EJERCICIO PLANTEADO 1 ->
Responde estas preguntas con lo que dice el texto sobre la indumentaria:
(a) ¿Qué revistas con figurines y patrones se promocionaban en Madrid?
(b) ¿Qué imponía un rígido código de sastrería?
(c) ¿En qué se basaba ya la estima?
EJERCICIO PLANTEADO 2 ->
Prosigue el texto sobre la indumentaria desde su última oración.
━━━ TEXTO DADO ━━━
La indumentaria obligaba a un atuendo social decoroso y a la ética de las nuevas apariencias se oponían ciertos mecanismos estamentales, centrados, al enfatizarse la categoría de notoriedad en costumbres convencionales, en la representación de una economía estática y un rígido código de sastrería impuesto por el estatus (Irigoyen y Giorgi 2008). Inscrito en la historia del cuerpo y de la imagen, sobre la base de esa jerarquía ideal, los discursos sobre la estética del vestido resultaban contradictorios, refinando una doctrina moderna sobre la modestia virtuosa que recodificaría los propios hábitos comunitarios -clamando por una decente contención y una actitud de dignidad en todo comportamiento externo, a la par, se promocionaban en Madrid las revistas que incluían figurines y patrones, como El periódico de las damas, El tocador o La luna26-. Los símbolos de un prestigioso vestuario se hacían patentes en la elocuencia de la distinción que, expresión interiorizada, también transmitía valores ideológicos. Aquel encuadre visual fue paradigma de su perpetuación cultural: la estima se basaba ya en un perfil público, en un retrato distintivo, en una uniformización formal, cuya codificación se correspondería con consciencias identificativas particularizadas y con vinculaciones simbólicas figurativas de la realidad que condicionaron la reputación popular al pulcro aspecto de sus portadores, cuando los ropajes contribuían a la contemplación de una honra que destilaba impacto higiénico, privilegio y virtud interior.
━━━ DATOS RECOPILADOS ━━━
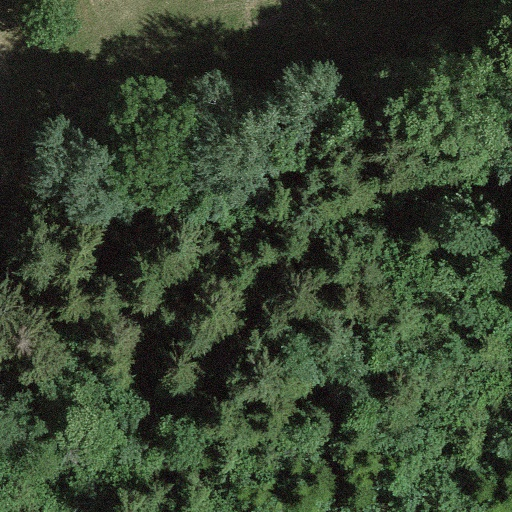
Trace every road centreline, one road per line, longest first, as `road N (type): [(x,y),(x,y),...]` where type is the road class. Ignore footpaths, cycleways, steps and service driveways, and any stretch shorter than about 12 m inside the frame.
━━━
RESPUESTA 1 ->
(a) El periódico de las damas, El tocador y La luna.
(b) El estatus.
(c) En un perfil público, en un retrato distintivo y en una uniformización formal.

RESPUESTA 2 ->
Su escenografía permite la formalización de una lectura social que, a través de la utilización del atavío, consolidaba unos rangos colectivos muy ostensibles, otorgando al traje un valor unificador de lo personal. Íntimamente ligado a esos preceptos visibles, todo favorecía la sistematización de su alcance e imperativo civilizatorio, reflejado en la pervivencia y mantenimiento de un discreto aura de probidad autoimpuesto bajo el patrón de la diferencia: una sencilla ambición textil convertida en dogma. Definidos sus teatrales dispositivos, se admitían usos identitarios plurales y complejos: en nombre de una muy cuidada caracterización vestimentaria, cabían tanto cualquier pobre anonimato como las expresiones de elegancia y subordinación a un perfil superior admirado.
Esta amplia revisión historiográfica, partiendo de fuentes notariales y utilizando numerosas investigaciones en curso sobre el conjunto iberoamericano en comparación con el devenir histórico peninsular, y aunque con enormes contrastes exhibidos espacial y cronológicamente, permite definir las líneas de trabajo presentes y futuras para reconstruir cómo las apariencias públicas lucidas por la indumentaria -desde el negro castellano al quimono asiático pasando por la cultura algodonera y las siluetas esclavas o indígenas- definieron los nexos civilizatorios vigentes a ambos lados del Atlántico.
El revestimiento de la vida cotidiana, fundamento de la historia cultural; el discernimiento de aquella civilización de la apariencia, a partir de las innovaciones de su cultura material y al hilo de las diferencias de hábitos, valores, vicios, creencias y modelos, imprescindible para comprender la estructura familiar y la evolución social.